Until reported in hair,¹⁷ LRRC15 was known normally to be expressed at low levels only in placenta, but it could be induced in neoplastic or certain other pathological conditions.^33,34 Using tissue cDNA from the mouse, KPRP was found to be expressed in the stomach (as well as skin), probably reflecting a contribution of stratified squamous epithelium in forestomach.³⁵ Found in the epidermis, notably in the granular layer,³⁶ expression of FLG2 in other stratified squamous epithelia is uncertain. These gene products provide novel corneocyte markers whose transcriptional regulation and function will be of interest to elucidate.

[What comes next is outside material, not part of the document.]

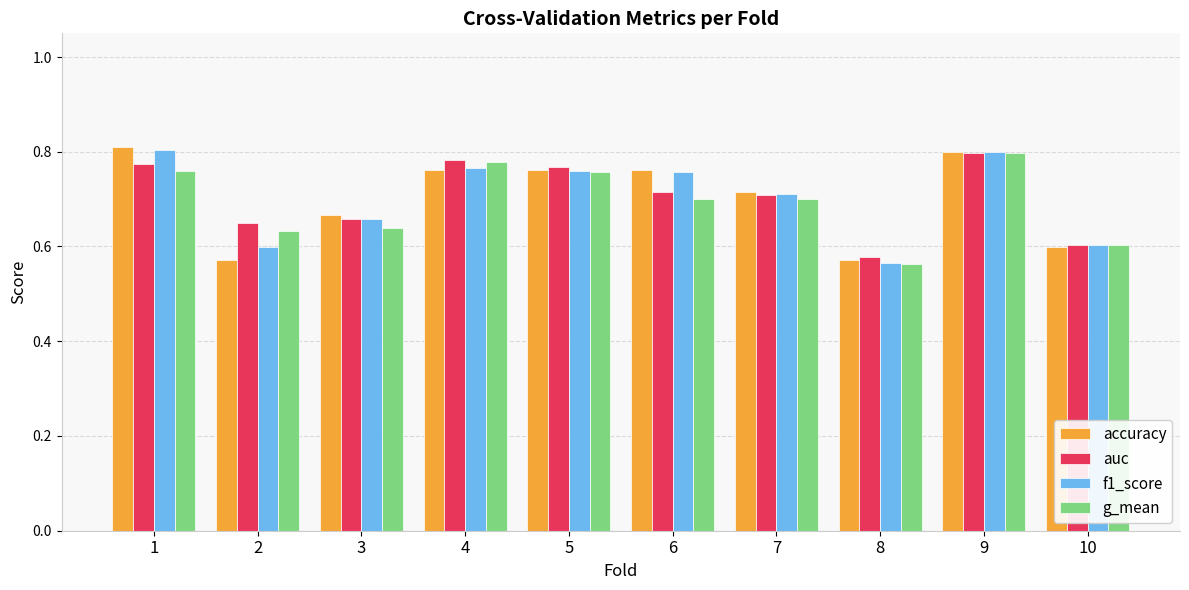

What is the sum of all auc values?

7.0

Considerable effort has been expended on finding biomarkers of arsenic exposure and effect in large populations of afflicted individuals in Taiwan,³⁷ Bangladesh³⁸ and elsewhere. These are anticipated to help evaluate proposed mechanisms of action such as arsenic-induced oxidative stress³⁹ and to gauge interaction of arsenic exposure with exposure to metals such as cadmium.⁴⁰ Since only a fraction of exposed populations exhibit adverse effects, biomarkers could indicate sensitive individuals. Chronic arsenic exposure is commonly monitored using samples of nail plate,¹⁶ so further analysis of such samples could reveal protein biomarkers of exposure and even help elucidate signaling pathways that are perturbed. Clear and reproducible alteration in levels of certain proteins in present work was not observed in either hair shaft or nail plate. Previous examination of hair ultrastructure in cross-section after extensive detergent extraction also did not detect perturbations induced by drinking water with high arsenic content.⁴¹ Nevertheless, the possibility remains that such samples (or those of epidermis) from individuals showing adverse skin effects of arsenic exposure could display altered protein profiles. The possibility that such measurements could distinguish sensitive individuals in a population merits exploration.